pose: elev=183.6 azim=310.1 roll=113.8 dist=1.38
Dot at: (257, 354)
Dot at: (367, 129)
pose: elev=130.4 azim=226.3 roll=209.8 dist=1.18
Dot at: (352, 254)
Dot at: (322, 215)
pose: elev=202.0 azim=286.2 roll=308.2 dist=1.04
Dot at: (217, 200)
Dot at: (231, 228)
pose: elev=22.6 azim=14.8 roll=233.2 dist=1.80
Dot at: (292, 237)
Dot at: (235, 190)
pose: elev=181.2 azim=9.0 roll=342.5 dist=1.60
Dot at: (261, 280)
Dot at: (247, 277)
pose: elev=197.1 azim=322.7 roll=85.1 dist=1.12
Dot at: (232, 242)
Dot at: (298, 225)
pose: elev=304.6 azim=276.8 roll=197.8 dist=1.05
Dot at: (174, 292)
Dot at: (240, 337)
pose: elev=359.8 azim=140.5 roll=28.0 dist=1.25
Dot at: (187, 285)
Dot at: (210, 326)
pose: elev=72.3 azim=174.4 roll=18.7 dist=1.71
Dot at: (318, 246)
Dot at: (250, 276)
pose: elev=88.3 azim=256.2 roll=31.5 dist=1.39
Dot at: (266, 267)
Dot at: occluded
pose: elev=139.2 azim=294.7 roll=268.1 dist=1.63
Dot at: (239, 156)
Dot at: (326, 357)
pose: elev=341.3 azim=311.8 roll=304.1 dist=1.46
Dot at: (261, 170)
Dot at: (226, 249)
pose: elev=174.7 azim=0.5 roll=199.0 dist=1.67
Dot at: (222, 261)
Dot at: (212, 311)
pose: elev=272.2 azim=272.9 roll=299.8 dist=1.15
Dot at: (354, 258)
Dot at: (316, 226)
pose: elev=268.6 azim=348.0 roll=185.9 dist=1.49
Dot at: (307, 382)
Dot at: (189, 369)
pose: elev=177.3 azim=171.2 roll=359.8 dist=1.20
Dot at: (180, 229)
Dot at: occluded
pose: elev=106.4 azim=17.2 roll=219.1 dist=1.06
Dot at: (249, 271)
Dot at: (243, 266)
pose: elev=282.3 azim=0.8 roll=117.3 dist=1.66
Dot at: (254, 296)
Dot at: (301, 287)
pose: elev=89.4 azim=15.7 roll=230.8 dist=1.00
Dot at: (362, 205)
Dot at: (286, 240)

§ **Set problem**:
Set out each line of the material above as a Markdown table with the columns No. and Line. Give every row a number and leave out any blank lines.

§ **Exercise output**:
| No. | Line |
|---|---|
| 1 | pose: elev=183.6 azim=310.1 roll=113.8 dist=1.38 |
| 2 | Dot at: (257, 354) |
| 3 | Dot at: (367, 129) |
| 4 | pose: elev=130.4 azim=226.3 roll=209.8 dist=1.18 |
| 5 | Dot at: (352, 254) |
| 6 | Dot at: (322, 215) |
| 7 | pose: elev=202.0 azim=286.2 roll=308.2 dist=1.04 |
| 8 | Dot at: (217, 200) |
| 9 | Dot at: (231, 228) |
| 10 | pose: elev=22.6 azim=14.8 roll=233.2 dist=1.80 |
| 11 | Dot at: (292, 237) |
| 12 | Dot at: (235, 190) |
| 13 | pose: elev=181.2 azim=9.0 roll=342.5 dist=1.60 |
| 14 | Dot at: (261, 280) |
| 15 | Dot at: (247, 277) |
| 16 | pose: elev=197.1 azim=322.7 roll=85.1 dist=1.12 |
| 17 | Dot at: (232, 242) |
| 18 | Dot at: (298, 225) |
| 19 | pose: elev=304.6 azim=276.8 roll=197.8 dist=1.05 |
| 20 | Dot at: (174, 292) |
| 21 | Dot at: (240, 337) |
| 22 | pose: elev=359.8 azim=140.5 roll=28.0 dist=1.25 |
| 23 | Dot at: (187, 285) |
| 24 | Dot at: (210, 326) |
| 25 | pose: elev=72.3 azim=174.4 roll=18.7 dist=1.71 |
| 26 | Dot at: (318, 246) |
| 27 | Dot at: (250, 276) |
| 28 | pose: elev=88.3 azim=256.2 roll=31.5 dist=1.39 |
| 29 | Dot at: (266, 267) |
| 30 | Dot at: occluded |
| 31 | pose: elev=139.2 azim=294.7 roll=268.1 dist=1.63 |
| 32 | Dot at: (239, 156) |
| 33 | Dot at: (326, 357) |
| 34 | pose: elev=341.3 azim=311.8 roll=304.1 dist=1.46 |
| 35 | Dot at: (261, 170) |
| 36 | Dot at: (226, 249) |
| 37 | pose: elev=174.7 azim=0.5 roll=199.0 dist=1.67 |
| 38 | Dot at: (222, 261) |
| 39 | Dot at: (212, 311) |
| 40 | pose: elev=272.2 azim=272.9 roll=299.8 dist=1.15 |
| 41 | Dot at: (354, 258) |
| 42 | Dot at: (316, 226) |
| 43 | pose: elev=268.6 azim=348.0 roll=185.9 dist=1.49 |
| 44 | Dot at: (307, 382) |
| 45 | Dot at: (189, 369) |
| 46 | pose: elev=177.3 azim=171.2 roll=359.8 dist=1.20 |
| 47 | Dot at: (180, 229) |
| 48 | Dot at: occluded |
| 49 | pose: elev=106.4 azim=17.2 roll=219.1 dist=1.06 |
| 50 | Dot at: (249, 271) |
| 51 | Dot at: (243, 266) |
| 52 | pose: elev=282.3 azim=0.8 roll=117.3 dist=1.66 |
| 53 | Dot at: (254, 296) |
| 54 | Dot at: (301, 287) |
| 55 | pose: elev=89.4 azim=15.7 roll=230.8 dist=1.00 |
| 56 | Dot at: (362, 205) |
| 57 | Dot at: (286, 240) |